=== RECORDED INFORMATION ===

◇ ◇ ◇ ◇ ◇

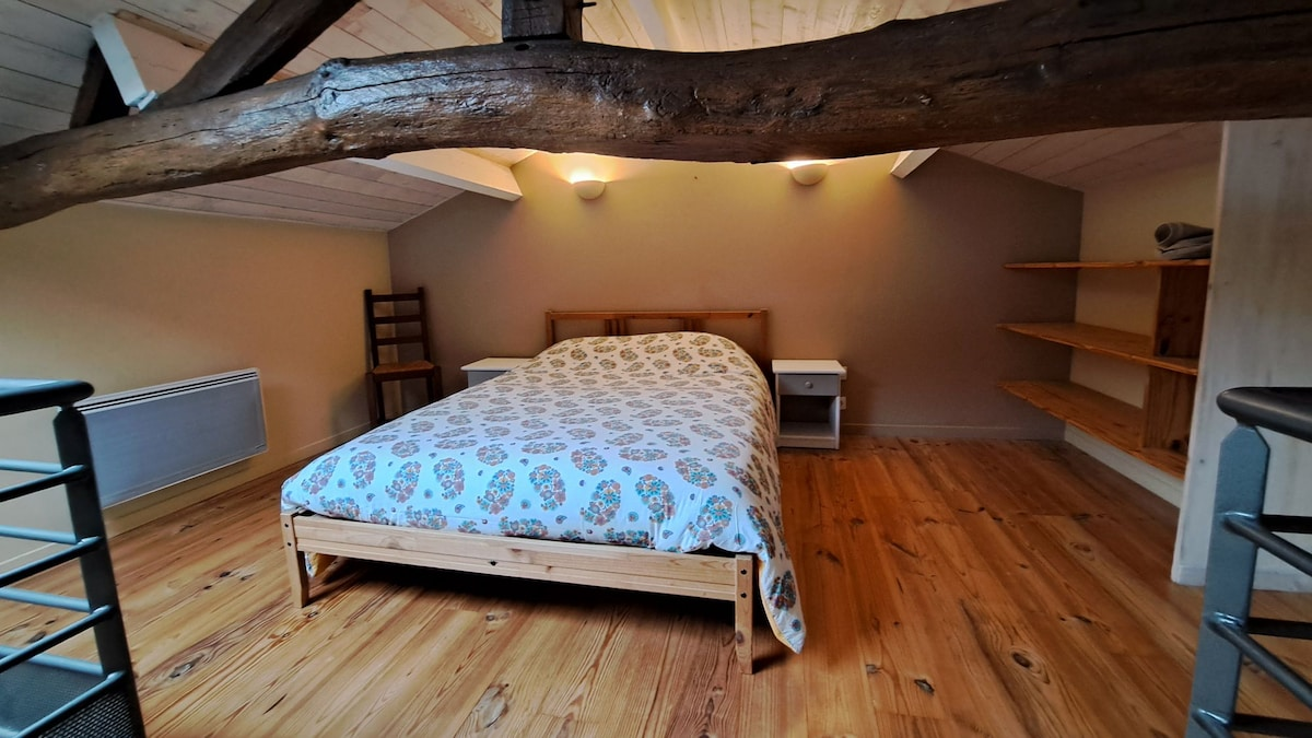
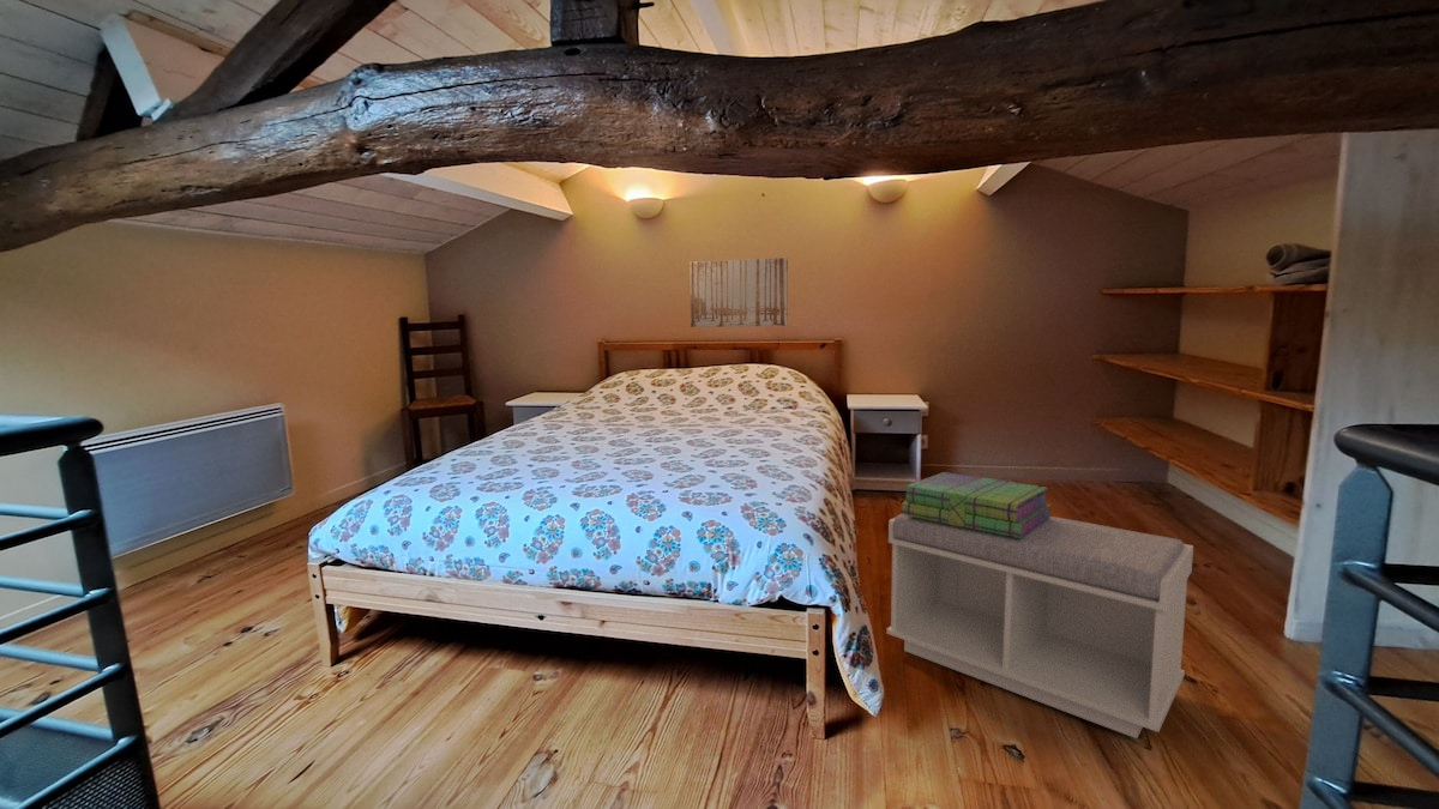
+ bench [886,513,1194,739]
+ wall art [688,256,789,328]
+ stack of books [901,471,1053,538]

◇ ◇ ◇ ◇ ◇

Keep every word of the lines above unchanged in the copy, and omit the pictures.

=== YOUR SOLUTION ===
+ bench [886,513,1194,739]
+ wall art [688,256,789,328]
+ stack of books [901,471,1053,538]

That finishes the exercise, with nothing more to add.